Concernant les ravitos ce sont les mêmes que l'année dernière, il s'agit uniquement de point d'eau et ils sont placés aux kilomètres 43, 63 et 93.

2 - Quelques semaines avant le départ

Anthony m'annonce pendant un entrainement qu'il a envie de m'accompagner sur les 70 premiers kilomètres (c'est-à-dire la moitié), c'est cool, cela veut également dire que nous allons courir ensemble toute la nuit, ce sera bien plus facile et surtout moins pénible de le faire à deux. Et puis ça va rassurer Nathalie, elle était très inquiète de me savoir seul toute la nuit.

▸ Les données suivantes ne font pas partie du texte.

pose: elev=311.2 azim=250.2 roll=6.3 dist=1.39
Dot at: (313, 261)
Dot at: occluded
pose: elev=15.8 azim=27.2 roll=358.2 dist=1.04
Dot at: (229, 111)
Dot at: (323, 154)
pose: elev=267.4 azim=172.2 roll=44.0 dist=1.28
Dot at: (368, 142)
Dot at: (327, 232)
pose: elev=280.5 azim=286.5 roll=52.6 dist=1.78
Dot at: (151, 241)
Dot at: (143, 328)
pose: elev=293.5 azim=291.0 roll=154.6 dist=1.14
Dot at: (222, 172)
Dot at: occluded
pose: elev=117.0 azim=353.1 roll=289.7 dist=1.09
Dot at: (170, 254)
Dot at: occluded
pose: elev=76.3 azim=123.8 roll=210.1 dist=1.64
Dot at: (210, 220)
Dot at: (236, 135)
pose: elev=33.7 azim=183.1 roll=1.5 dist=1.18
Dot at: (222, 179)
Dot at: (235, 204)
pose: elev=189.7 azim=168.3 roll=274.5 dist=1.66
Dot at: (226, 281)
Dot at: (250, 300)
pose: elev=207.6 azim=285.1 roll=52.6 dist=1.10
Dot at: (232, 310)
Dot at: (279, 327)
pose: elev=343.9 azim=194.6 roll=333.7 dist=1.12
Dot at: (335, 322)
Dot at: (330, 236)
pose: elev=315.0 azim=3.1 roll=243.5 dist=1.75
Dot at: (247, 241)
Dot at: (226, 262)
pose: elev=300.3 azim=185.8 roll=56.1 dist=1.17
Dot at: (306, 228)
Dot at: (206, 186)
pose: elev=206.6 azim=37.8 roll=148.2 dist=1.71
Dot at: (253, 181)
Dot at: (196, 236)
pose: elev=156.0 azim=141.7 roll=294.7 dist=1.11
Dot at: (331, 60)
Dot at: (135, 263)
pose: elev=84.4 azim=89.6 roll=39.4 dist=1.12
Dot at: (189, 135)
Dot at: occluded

3 - Quelques jours avant le départ

Anthony m'apprend qu'un autre pote nous accompagnera jusqu'à Saint-Étienne-de-Montluc, soit environ 37 kilomètres.
Ce n'est pas rien pour Sylvain quand on sait qu'il court sérieusement depuis à peine 6 mois ! C'est un beau défi pour lui aussi ce soir !
Nous voici donc tous les cinq en voiture (ma femme, ma fille, Anthony, Sylvain et moi) direction Nantes. Nous avons récupéré Sylvain à Saint-Étienne-de-Montluc où sa voiture l'attendra à l'arrivée.
Arrivés à Nantes, nous nous garons pas très loin du château et partons en marchant pour rejoindre la ligne de départ.
Sylvain s'aperçoit rapidement que sa poche à eau fuit, mauvaise nouvelle, cela paraît difficile de faire 37 bornes sans boire un minimum ! Ça commence mal !
A priori c'est la tétine qui est HS.
Heureusement j'ai pris une poche de rechange (souvenez-vous !) et j'ai donc le tuyau et la tétine qui vont avec.
La réparation s'avère plus compliquée que prévue, impossible de démonter la tétine, elle doit être collée, nous sommes obligés d’entrer dans un bar pour demander un couteau.
Réparation faite, il est 21h10, nous faisons rapidement une photo tous les trois devant le château, j'embrasse ma femme et ma fille et nous partons en petites foulées sur le GR3 direction Guérande.

4 - En route

Objectif, ne pas dépasser la vitesse moyenne de 10 km/h, au moins sur les premiers kilomètres, puisqu'une chose est certaine, je serai bien en dessous de cette moyenne à l'issue de cette aventure.
Nous passons devant la cathédrale, puis le cours Saint-Pierre et enfin nous traversons le pont de la Tortière pour arriver sur un petit chemin le long de l'Erdre.
Nous courons tout doucement, on doit même se freiner par moments pour ne pas aller trop vite. C'est une belle soirée, il fait bon, nous passons devant plusieurs barbecues party le long de la rivière, ça sent bon ça donnerait presque envie de s'arrêter pour manger une saucisse !
Nous avons l'impression qu'a cette allure nous pourrions tenir des heures et des heures sans jamais s'arrêter, mais ce n'est que le début et je sais bien que la fatigue arrivera, insidieusement.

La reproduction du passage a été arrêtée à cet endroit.